I'm often quite cynical about love, but I want to believe in it. I feel like the kind of love between Bowen and Ritchie would perhaps not have survived marriage. In fact, it seems like the longest they were ever physically together was two weeks and as painful as those separations were they probably contributed to the longevity of the relationship. They are such strong personalities that it seems like clashes would have been inevitable. Charles had a good marriage with Sylvia because she accomodated him, and he could sleep with other women as he wished. Nevertheless, the fact that this love was sustained, that they had each other, that they were each the other's most important person, is a beautiful thing to try to know.

Tuesday, October 28, 2008

Election Countdown

I intend to write more regularly.

There's a lot to be worried about. A recent article in Time magazine outlines what could potentially go wrong on election day to prevent an Obama victory. Yet I'm trying to stay optimistic. He's up in all the polls with many paths to an electoral majority. McCain, on the other hand, doesn't really have a lot of probable permutations that amount to 270. I'm impressed with the Obama ground game too, since it seems like they're doing a good job getting people to vote early. And there's always Sarah Palin, who seems to have been chosen in order to sabotage the GOP. My mother told her friend who supports Palin that she thinks only stupid people like her. Then she apologized, but I'm sure it was clear that she actually did mean what she said. I think it's really great that she's standing up to her conservative friends :-)

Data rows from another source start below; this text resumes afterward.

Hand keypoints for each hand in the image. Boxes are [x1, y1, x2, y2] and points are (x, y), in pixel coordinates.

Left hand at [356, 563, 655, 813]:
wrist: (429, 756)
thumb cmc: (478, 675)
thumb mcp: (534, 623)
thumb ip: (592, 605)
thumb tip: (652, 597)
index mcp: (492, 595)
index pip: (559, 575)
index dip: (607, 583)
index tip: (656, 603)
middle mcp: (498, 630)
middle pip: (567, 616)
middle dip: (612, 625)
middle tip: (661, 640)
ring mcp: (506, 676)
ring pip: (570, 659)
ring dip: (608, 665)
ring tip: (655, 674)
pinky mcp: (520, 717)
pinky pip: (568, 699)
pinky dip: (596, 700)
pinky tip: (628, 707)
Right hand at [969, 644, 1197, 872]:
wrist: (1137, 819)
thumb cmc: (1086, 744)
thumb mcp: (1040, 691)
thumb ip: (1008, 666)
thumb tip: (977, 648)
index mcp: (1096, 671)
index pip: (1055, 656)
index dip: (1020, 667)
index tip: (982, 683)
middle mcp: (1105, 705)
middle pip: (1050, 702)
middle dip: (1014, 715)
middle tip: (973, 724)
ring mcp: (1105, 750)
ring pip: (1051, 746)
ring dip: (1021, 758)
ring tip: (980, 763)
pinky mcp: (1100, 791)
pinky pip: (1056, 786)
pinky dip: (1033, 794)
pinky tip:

I'm re-listening to the Audacity of Hope in anticipation of election day. Obama reads the audiobook, which makes it all the better. I'm also having an election party--yay!

Friday, September 19, 2008

It's Been A While

I haven't updated in a long time because I took a trip to Alberta at the end of July and then I was terribly busy the month of August finishing my thesis. I guess I got out of the habit of updating, but I'd like to get back into it. The last three weeks (since I submitted my thesis) have been kind of a blur; I've basically been alternating between sleeping, piano, and drinking. It's like being on vacation in my own home. I've been spending a lot of time following the election. It's like an addiction. I enthusiastically support Obama! We're having an election in Canada, and although it's also important, it's not as close and there isn't really the media circus of our American counterparts. I really don't want the Conservatives to get a majority; they're messing up the economy for one thing. My main issue is strengthening animal protection and appropriate consequences for abuse. I also care about the environment of course, and support a carbon tax. We'll see how it goes. I hope to update again soon and write more at length. Also, I bought a camera as my post-thesis present to myself so I'll try to post some pictures at some point.

Tuesday, July 22, 2008


Can you believe I wrote 7 pages today? Neither can I. But somehow I worked for 10 hours and wrote and wrote. I think this chapter will be the best one.

I have been playing piano a lot. I was thinking about how it's been a part of my life, and really my primary emotional outlet, but it's not like it naturally evolved somehow. It's not like a talent for singing or dance or writing, which require minimal training. With piano, I had to learn how to read music, and there's a lot of technique as well that you have to develop before you can use the instrument with enough proficiency that you're thinking about the music and not how to play the notes. So, I guess what I'm saying is that I'm really grateful to my parents for providing me with the opportunity to learn something that I'll use the rest of the my life. They're not musicians, no one in my family is, but they saw it as something from which I would benefit. I just wish I could have continued with lessons. Next goal: to recommence lessons and work towards getting my grade 10 and teaching certificate!